Num momento particularmente grotesco, Churchill, perdão, o dr. Costa visitou a “casa” da “Cristina”. A ralé é fechada em apartamentos, o dr. Costa ciranda à vontade, quer para inaugurar “hospitais” equipados com imitações do Ikea, quer para participar em programas de variedades. Mediante guinchos, a apresentadora, um portento com unhas roxas e a convicção de que o Brasil possui “biliões de pessoas”, cumpriu o prometido: uma sessão de propaganda. E o dr. Costa não desperdiçou a oportunidade. Disse que “não se pode pôr em causa a seriedade técnica da DGS” (não se pode, ouviram?). Disse que “devemos fazer o que diz a DGS” (que diz o que o governo manda). Disse que “as informações são dadas com rigor” (nem comento). Disse que é preciso “manter a pressão na mola” (a mola!). E disse não saber se continuaremos “assim um, dois ou três meses” (ou trinta, que a partir do primeiro já faliu tudo). Feliz, a apresentadora proclamou: “Não há governo e povo – há uma união geral!”.
Se não há união, a ideia é que pareça haver. Se há política, a ideia é que pareça não haver. Nas “redes sociais” crepitam bufos, patriotas e cães de fila das “autoridades”. As polícias obedecem e perseguem incautos. A generalidade dos “media” assume alegremente a submissão ao dr. Costa para combater o vírus, o sr. Trump, o sr. Bolsonaro e um ministro holandês. E os partidos em peso, com excepção de um deputado, permitem o prolongamento e o refinamento do estado de emergência, a trela curta numa população cujo civismo é elogiado por líderes com sarcasmo e sem vergonha. Por regra, a população gosta de trela e adora uma boa proibição. O dr. Costa lembrou que os portugueses “têm sido extraordinários na sua disciplina” – por isso os trata como retardados e os prende em casa, enquanto milhares de carros penetram a fronteira sem esboço de cautela.
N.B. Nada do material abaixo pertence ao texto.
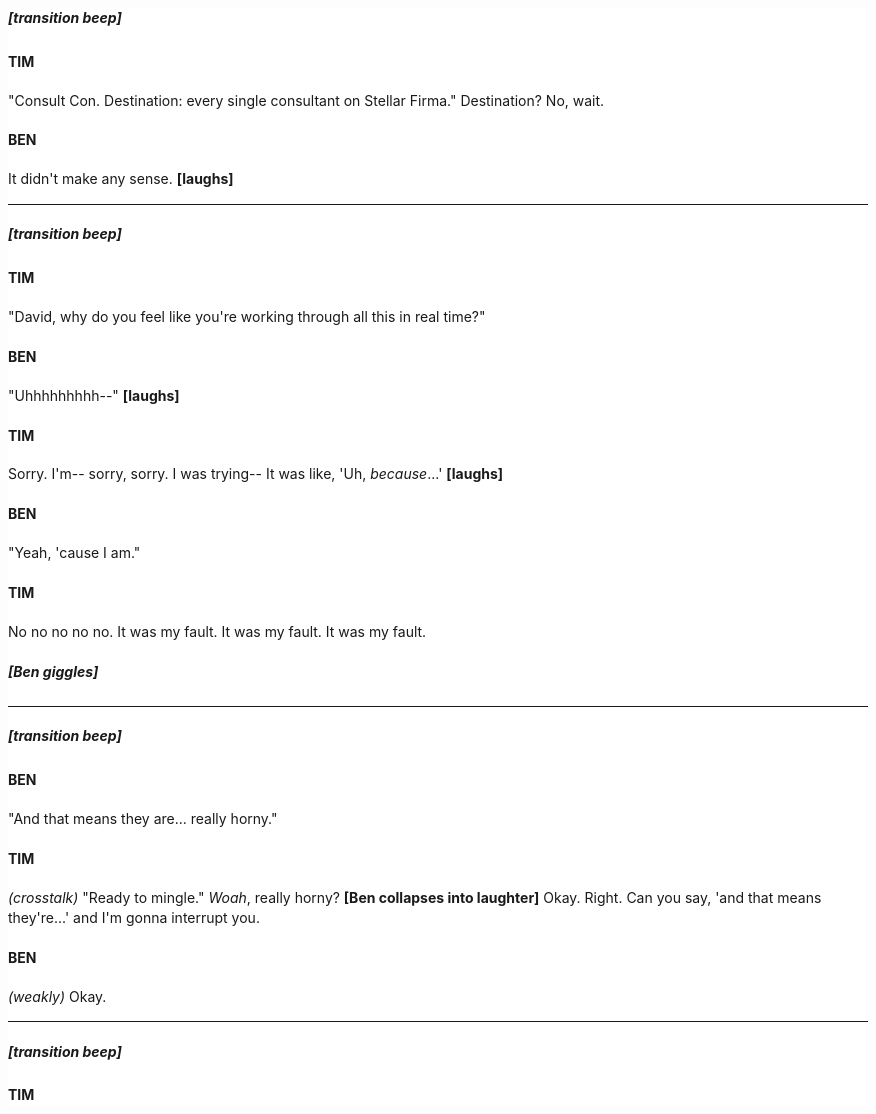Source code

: ##### [transition beep]

#### TIM

"Consult Con. Destination: every single consultant on Stellar Firma." Destination? No, wait.

#### BEN

It didn't make any sense. __[laughs]__

------

##### [transition beep]

#### TIM

"David, why do you feel like you're working through all this in real time?"

#### BEN

"Uhhhhhhhhh--" __[laughs]__

#### TIM

Sorry. I'm-- sorry, sorry. I was trying-- It was like, 'Uh, *because*...' __[laughs]__

#### BEN

"Yeah, 'cause I am."

#### TIM

No no no no no. It was my fault. It was my fault. It was my fault.

##### [Ben giggles]

------

##### [transition beep]

#### BEN

"And that means they are... really horny."

#### TIM 

_(crosstalk)_ "Ready to mingle." *Woah*, really horny? __[Ben collapses into laughter]__ Okay. Right. Can you say, 'and that means they're...' and I'm gonna interrupt you.

#### BEN 

_(weakly)_ Okay.

------

##### [transition beep]

#### TIM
Cristina, a apresentadora de variedades, perguntou ao dr. Costa: “Enquanto povo, como é que vamos sair daqui?” Pobres, muito pobres. E oprimidos. O caldo de pânico e abuso criado a propósito do coronavírus está, dia a dia, a destruir uma economia já de si frágil. As medidas para a “salvar” vão encarregar-se de eliminar o resto. No governo e adjacências confessam-se apetites para tabelar preços, nacionalizar empresas, produzir internamente o que antes se comprava à China e todo o rol de alucinações que, num ápice, reduzem uma nação sofrível à miséria absoluta. E isto sob o aplauso de quase toda a gente, tão assustada com um parasita microscópico que despreza a ameaça de parasitas enormes.
Não é só a vida material que não voltará ao que era: salvo um milagre, a liberdade que agora nos suprimem não será devolvida intacta. Os parasitas farejam a fraqueza do hospedeiro, e o medo levou-nos a ceder tudo com demasiada facilidade. O Estado, incapaz de enfrentar uma epidemia anunciada, arrasou em semanas a dignidade de dez milhões de alminhas, na maioria agradecidas pelo esforço. E furiosas com os que não agradecem.